Geht man am Strand der Nordseeküste spazieren, findet man überall orangene und blaue Fragmente von „Dolly Ropes“. Dies ist der Scheuerschutz unter den Grundschleppnetzschiffen der als „nachhaltig“ MSC-zertifizierten niederländischen Flotten. Seit Anfang der 90er Jahre werden diese stabilen Plastikschnüre in der deutschen, niederländischen und dänischen Grundschleppnetzfischerei verwendet. So findet man an den Grundschleppnetzen der Schiffe immer wieder diese extrem haltbaren Plastikschnüre aus Polyethylen, die bewusst unter die Netze geflochten werden, während der Fangfahrt abreißen und im Meer verbleiben.

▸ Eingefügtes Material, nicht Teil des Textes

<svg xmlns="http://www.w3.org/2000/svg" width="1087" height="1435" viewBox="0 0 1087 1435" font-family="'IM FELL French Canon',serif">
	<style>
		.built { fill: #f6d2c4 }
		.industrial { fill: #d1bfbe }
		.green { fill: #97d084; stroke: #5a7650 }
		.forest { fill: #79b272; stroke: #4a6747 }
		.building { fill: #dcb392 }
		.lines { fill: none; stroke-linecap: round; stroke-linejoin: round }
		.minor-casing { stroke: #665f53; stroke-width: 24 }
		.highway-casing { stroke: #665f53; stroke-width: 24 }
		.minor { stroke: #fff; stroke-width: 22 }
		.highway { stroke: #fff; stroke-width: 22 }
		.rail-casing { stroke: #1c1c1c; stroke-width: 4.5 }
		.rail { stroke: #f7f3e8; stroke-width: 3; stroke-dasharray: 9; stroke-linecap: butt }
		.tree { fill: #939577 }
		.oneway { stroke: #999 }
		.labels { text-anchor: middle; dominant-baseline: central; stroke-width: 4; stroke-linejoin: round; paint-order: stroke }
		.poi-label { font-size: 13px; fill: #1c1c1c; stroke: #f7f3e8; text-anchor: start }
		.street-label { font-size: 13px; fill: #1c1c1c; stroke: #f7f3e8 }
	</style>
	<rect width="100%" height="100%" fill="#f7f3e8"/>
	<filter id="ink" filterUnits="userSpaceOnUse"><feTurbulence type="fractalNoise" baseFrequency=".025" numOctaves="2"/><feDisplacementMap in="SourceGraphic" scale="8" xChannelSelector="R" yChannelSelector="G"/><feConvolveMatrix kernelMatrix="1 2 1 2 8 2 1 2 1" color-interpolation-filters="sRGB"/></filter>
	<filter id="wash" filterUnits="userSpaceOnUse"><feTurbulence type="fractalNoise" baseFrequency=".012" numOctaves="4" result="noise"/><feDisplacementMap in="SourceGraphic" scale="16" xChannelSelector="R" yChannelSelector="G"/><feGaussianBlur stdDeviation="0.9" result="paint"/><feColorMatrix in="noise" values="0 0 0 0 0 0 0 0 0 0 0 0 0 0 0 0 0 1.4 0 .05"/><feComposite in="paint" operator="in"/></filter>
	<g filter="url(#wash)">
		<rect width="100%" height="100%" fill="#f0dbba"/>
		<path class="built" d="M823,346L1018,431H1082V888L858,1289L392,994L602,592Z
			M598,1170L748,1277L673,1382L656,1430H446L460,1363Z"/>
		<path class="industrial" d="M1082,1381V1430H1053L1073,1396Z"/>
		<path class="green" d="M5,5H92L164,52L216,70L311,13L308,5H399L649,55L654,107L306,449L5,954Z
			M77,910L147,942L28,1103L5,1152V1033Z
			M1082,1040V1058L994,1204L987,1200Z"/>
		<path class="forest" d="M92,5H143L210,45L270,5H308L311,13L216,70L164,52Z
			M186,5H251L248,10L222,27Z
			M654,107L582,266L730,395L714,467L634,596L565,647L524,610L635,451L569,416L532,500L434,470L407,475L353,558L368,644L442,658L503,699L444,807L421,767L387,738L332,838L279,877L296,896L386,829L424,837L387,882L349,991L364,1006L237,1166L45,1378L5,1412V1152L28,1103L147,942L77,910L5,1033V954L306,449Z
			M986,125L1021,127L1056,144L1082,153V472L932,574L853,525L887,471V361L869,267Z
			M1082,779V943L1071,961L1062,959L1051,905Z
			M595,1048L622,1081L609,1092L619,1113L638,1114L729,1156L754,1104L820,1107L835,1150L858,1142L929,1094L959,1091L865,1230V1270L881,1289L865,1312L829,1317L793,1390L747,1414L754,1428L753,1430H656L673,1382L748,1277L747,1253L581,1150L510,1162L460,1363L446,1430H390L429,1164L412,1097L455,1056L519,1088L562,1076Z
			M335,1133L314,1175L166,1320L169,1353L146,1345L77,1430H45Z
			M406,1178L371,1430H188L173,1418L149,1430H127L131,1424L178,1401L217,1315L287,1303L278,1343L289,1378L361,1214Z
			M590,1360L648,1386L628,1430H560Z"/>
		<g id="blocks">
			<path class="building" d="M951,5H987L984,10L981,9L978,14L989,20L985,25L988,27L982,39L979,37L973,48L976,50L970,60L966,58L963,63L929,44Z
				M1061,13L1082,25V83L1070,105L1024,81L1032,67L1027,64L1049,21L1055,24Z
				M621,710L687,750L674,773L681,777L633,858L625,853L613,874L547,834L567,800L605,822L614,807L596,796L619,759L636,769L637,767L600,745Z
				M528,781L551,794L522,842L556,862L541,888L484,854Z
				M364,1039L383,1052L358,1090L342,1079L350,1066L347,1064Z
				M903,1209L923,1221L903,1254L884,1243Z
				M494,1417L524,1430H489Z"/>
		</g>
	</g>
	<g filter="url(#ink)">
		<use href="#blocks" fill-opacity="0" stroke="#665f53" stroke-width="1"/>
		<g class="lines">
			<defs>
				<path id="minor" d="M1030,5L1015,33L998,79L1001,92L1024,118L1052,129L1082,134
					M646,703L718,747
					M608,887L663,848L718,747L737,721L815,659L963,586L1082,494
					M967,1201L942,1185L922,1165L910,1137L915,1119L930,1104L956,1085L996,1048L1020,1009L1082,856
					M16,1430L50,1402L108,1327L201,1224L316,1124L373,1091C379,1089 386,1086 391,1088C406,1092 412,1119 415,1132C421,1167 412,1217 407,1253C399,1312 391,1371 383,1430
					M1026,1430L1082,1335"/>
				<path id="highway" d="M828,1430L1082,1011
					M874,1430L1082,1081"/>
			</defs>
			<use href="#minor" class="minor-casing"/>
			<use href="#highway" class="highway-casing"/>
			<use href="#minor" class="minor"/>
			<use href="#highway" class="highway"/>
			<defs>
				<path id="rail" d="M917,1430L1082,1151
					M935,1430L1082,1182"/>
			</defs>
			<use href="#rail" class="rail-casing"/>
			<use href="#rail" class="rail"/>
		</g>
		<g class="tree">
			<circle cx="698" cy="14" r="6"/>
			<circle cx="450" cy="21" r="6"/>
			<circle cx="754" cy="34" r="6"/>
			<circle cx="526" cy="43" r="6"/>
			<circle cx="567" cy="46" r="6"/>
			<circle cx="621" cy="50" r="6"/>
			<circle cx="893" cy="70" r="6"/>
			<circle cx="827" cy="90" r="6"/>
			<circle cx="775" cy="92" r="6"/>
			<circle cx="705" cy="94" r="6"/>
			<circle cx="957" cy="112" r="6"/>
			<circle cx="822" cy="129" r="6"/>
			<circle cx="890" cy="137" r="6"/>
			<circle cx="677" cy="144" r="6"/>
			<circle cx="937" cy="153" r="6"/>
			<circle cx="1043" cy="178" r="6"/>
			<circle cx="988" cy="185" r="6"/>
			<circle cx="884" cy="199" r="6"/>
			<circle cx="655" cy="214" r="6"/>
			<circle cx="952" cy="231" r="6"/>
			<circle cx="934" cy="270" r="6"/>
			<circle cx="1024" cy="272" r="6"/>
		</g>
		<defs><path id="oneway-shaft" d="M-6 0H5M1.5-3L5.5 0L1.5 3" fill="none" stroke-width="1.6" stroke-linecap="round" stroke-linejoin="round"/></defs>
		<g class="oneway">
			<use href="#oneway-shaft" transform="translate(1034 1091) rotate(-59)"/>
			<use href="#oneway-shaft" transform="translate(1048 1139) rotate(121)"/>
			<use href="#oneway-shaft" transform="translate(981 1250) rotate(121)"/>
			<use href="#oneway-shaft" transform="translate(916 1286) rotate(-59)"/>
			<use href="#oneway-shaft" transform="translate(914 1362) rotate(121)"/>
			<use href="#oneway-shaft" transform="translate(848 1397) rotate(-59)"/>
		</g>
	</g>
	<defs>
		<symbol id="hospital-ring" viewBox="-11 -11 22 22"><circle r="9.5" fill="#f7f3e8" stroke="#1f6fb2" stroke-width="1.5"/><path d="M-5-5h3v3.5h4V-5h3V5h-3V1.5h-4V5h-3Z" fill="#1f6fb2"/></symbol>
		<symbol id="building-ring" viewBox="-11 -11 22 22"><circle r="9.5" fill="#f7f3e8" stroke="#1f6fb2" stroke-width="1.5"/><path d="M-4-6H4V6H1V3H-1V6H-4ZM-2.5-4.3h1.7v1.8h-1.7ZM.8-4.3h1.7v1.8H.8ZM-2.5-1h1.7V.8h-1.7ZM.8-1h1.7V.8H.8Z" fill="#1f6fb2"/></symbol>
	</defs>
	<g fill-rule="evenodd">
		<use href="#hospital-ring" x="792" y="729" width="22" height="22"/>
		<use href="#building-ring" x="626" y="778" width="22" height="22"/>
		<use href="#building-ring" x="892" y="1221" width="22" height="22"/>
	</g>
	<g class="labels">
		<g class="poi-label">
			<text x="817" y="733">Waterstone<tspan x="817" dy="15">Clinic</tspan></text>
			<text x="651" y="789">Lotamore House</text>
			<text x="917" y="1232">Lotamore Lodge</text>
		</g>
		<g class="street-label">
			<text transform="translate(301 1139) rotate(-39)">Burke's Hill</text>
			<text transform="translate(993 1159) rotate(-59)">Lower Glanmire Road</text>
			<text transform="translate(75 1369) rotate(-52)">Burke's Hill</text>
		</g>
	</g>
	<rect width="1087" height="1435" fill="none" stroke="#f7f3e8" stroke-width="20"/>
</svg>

Seit einiger Zeit gibt es Bemühungen, Alternativen zu den für Meerestiere tödlichen Plastikschnüren zu finden. Ein Ziel der Forschung des Thünen-Instituts (Johann Heinrich von Thünen-Institut, Bundesforschungsinstitut für Ländliche Räume, Wald und Fischerei) war beispielsweise, die Konstruktion des Fischereigerätes so zu verändern, dass ein Scheuerschutz nicht mehr nötig ist. Auch alternative Materialien zu „Dolly Ropes“ wie z.B. Leder wurden in der Vergangenheit erprobt. Im Abschlussbericht des Projekts „Verringerungen von Kunststoffmüll aus der Krabbenfischerei durch Netzmodifikationen – Dolly Rope Suspension (DRopS)“ von 2022 heißt es: „Das Projekt hat gezeigt, dass ausreichende Alternativen zur Verwendung von Dolly Ropes bestehen. Ein Großteil der deutschen Krabbenfischerei nutzt bereits mindestens eine der beiden o.g. Möglichkeiten und verzichtet auf den Gebrauch von Dolly Ropes. Dies bestätigt die Entbehrlichkeit von Dolly Ropes. Ein vollständiger Verzicht der gesamten Fischerei auf Dolly Ropes wäre durch die Schaffung wirksamer Anreize oder durch gesetzliche Regelungen erreichbar.“
Leider sieht es in den Niederlanden noch anders aus, weshalb man an den Stränden von Zeeland, Holland oder Texel besonders viele „Dolly Ropes“ finden (und bitte gerne entsorgen!) kann. Die Fischereischiffe der niederländischen Flotte sind ohnehin die „professionellsten”: Sie sind um einiges größer als die herkömmlichen deutschen „Krabbenkutter“. Hier werden bis heute weiterhin exzessiv „Dolly Ropes“ verwendet. Im Bericht des Thünen-Institutes ist zu lesen: „Schätzungen zufolge reißen innerhalb der ersten Wochen etwa 10-15% des neu angebrachten Materials ab. Insgesamt – so geben niederländische Forscher für die niederländische Fischerei an – enden etwa 25-50% der verwendeten Dolly Ropes im Meer.“
Doch auch in den Niederlanden gibt es eine Änderung – mit einem für das Königreich nicht wirklich überraschenden Kontext: Fahrräder. Denn ein Werkstoff fällt hier deutlich mehr an als bei den europäischen Nachbarn, nämlich Fahrradreifen. Befestigt man Bogenfragmente davon mit Kabelbindern an den Grundschleppnetzen. ersetzen sie Polyethylen-Seile. An manchen Fangbestecken finden sich auch Lederstreifen, allerdings in Kombination mit blauen „Dolly Ropes“.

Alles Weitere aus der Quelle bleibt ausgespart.